Now I can be really doing soups from scratch, or I can be half ass about it. Let me explain, if I'm feeling all Yay :), then I'll do this soup from scratch, or as scratch as can be. If I'm feeling all Nay :(, then I'll use canned broth, not soup, broth or stock on the low sodium scale so that I can at least flavor it as much as possible.


So I'm feeling all Yay :)! Look at the ingredients

INGREDIENTS

1 3-4 lb. whole chicken (fryer will do, or stewing)

Water to cover

The first thing I want you to do is look at the first two ingredients, it's a whole chicken, and water to cover. This is what I call the first boil. In this first boil, we are simply boiling off any impurities on and inside of the bird.

Directions First Boil

In a 6 quart stock pot (stainless steel), add the whole chicken, and cover bird with enough water.
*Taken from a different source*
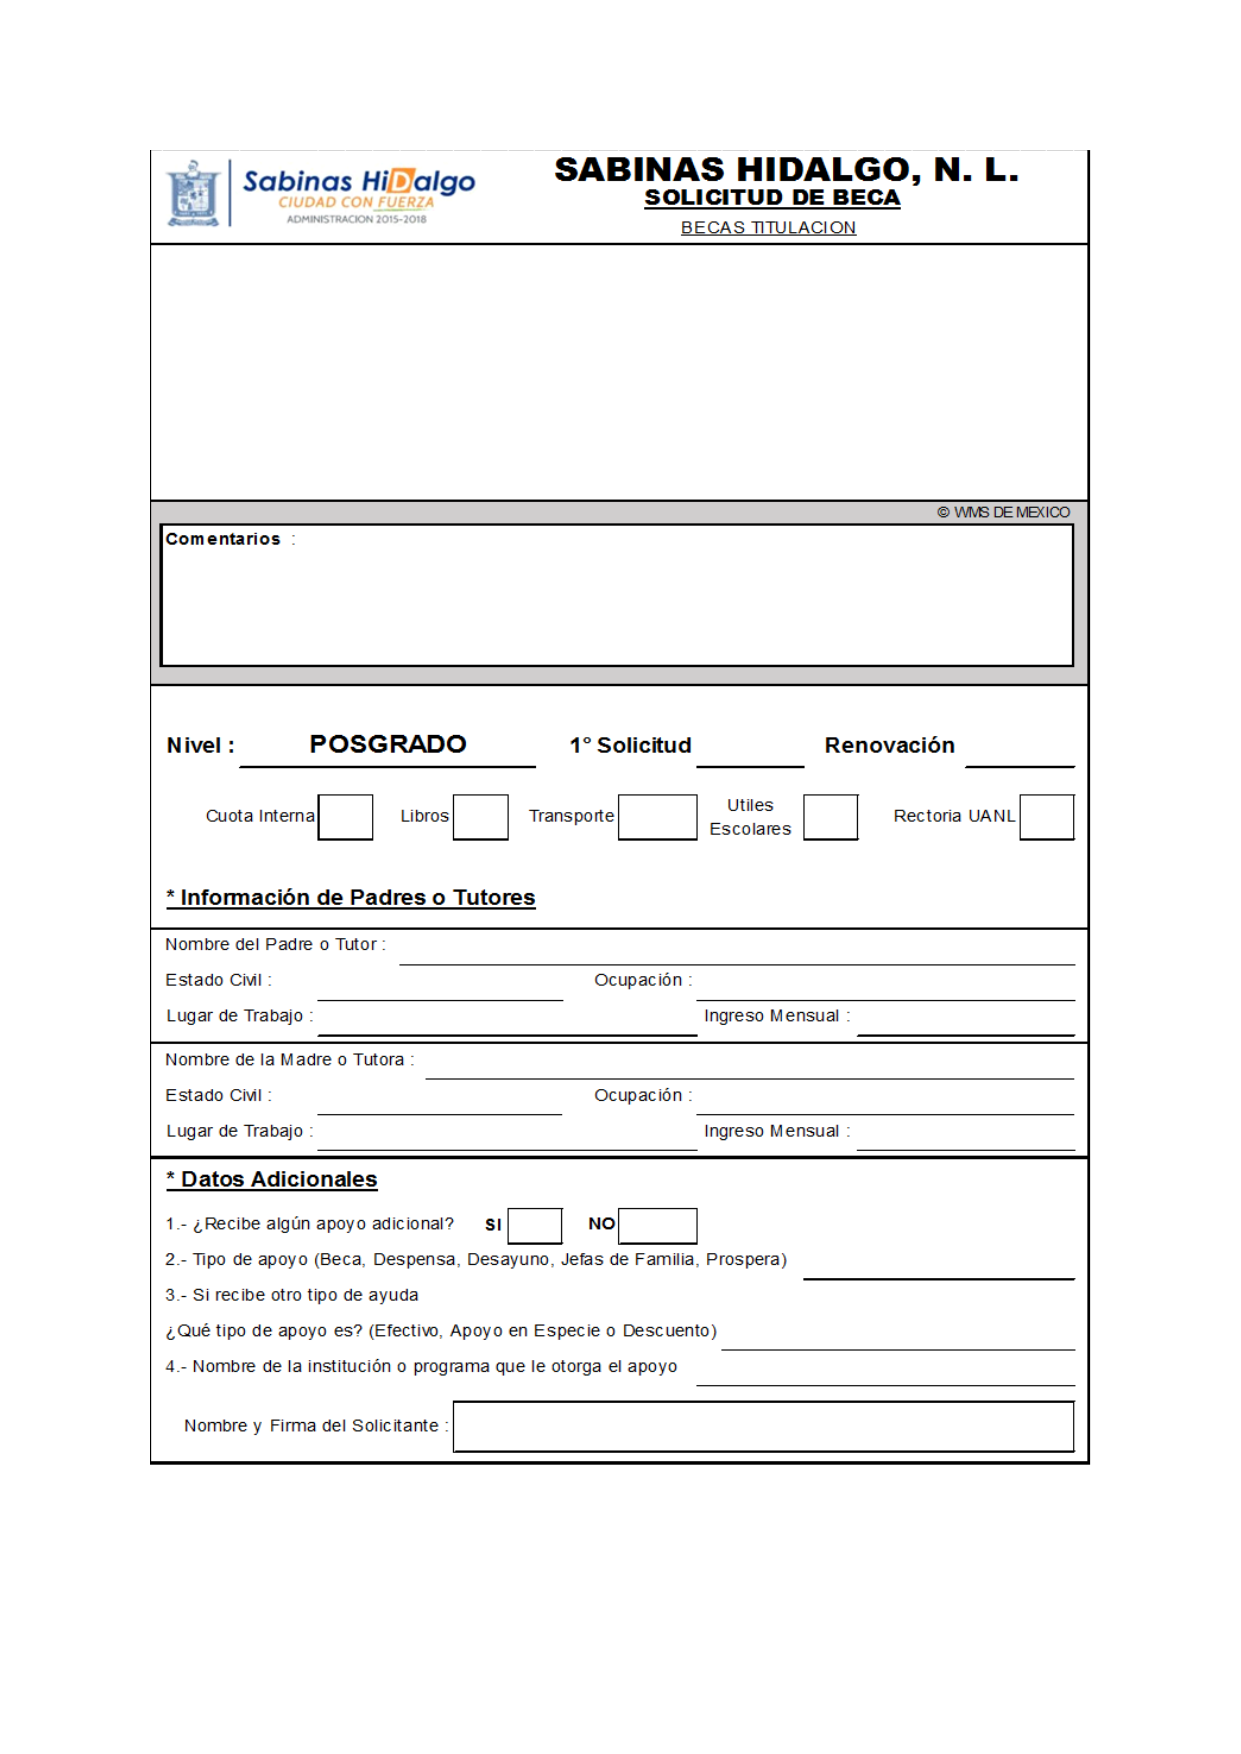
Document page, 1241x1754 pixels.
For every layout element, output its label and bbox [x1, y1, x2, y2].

picture [150, 150, 1091, 1466]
Place over stovetop over medium- high heat, and cover. Bring to a high boil, then simmer for about 10 minutes. Carefully remove the cover, and take out the bird with tongs, setting it on the cutting board. Discard the water. Rinse pot.

INGREDIENTS CONT.

3 inches of peeled and sliced thin fresh ginger

2 tbsp. sea salt

Now we are going on to what I call the second boil.

Directions for Second Boil

Add the chicken to the stockpot, and ginger slices, and salt, add water to cover the bird until the water reaches about 3 inches from the rim of the pot. Place on stovetop over medium-high heat, bring to a boil. Then bring down heat to medium, and simmer for about 1 hour. Always check the pot, some stove's medium is really higher than normal, so watch that it does not over boil, just a simmer, if you need to turn it down to really low.

When this is done. Remove from heat. Let pot cool down for about 45 minutes uncovered. Then take out the bird, on to a cutting board. Save the liquid.

Take the whole chicken, and shreds the meat off of the bone, if you like add skin, if not, toss skin out for the kitty. Place shredded meat in a glass or stainless steel bowl uncovered. Plastic bowls tend to give off a funny aftertaste. 

If you have another large bowl that can handle 6 quarts of liquid, strain the broth of all bits of meat and scum into the bowl. If you have smaller bowls, use two or three and strain out the broth. Save the broth.

At this point, you can wash the large stockpot until ready to make your soup presentation.

INGREDIENTS CONT.

1 package shiitake mushrooms, rehydrated in hot water, and sliced wide.

1 bunch Napa cabbage, shredded

Table soy sauce (diners will share)

6 eggs scrambled, and sliced thin

1 bunch green onions chopped


Serving 6

Place 6 soup bowls on the table setting, in each bowl, add some shredded chicken, shiitake mushrooms, cabbage, soy sauce, few strips of eggs, and some green onions.

Bring strained broth back to stockpot, bring to a boil on medium-high heat, once boiling, turn off heat. Immediately spoon broth enough to cover each bowl. Garnish with more green onions.

This is a very light soup, and it should remain clear. An alternative will be to add some miso paste in the boiling of the cleared broth. The flavors will have hints of ginger, and of course chicken, with the shiitake mushrooms adding some earthly flavors and some texture as well.

Serve with some rice on the side, and maybe some pickled daikon, or pickled ginger, the sky is the limit.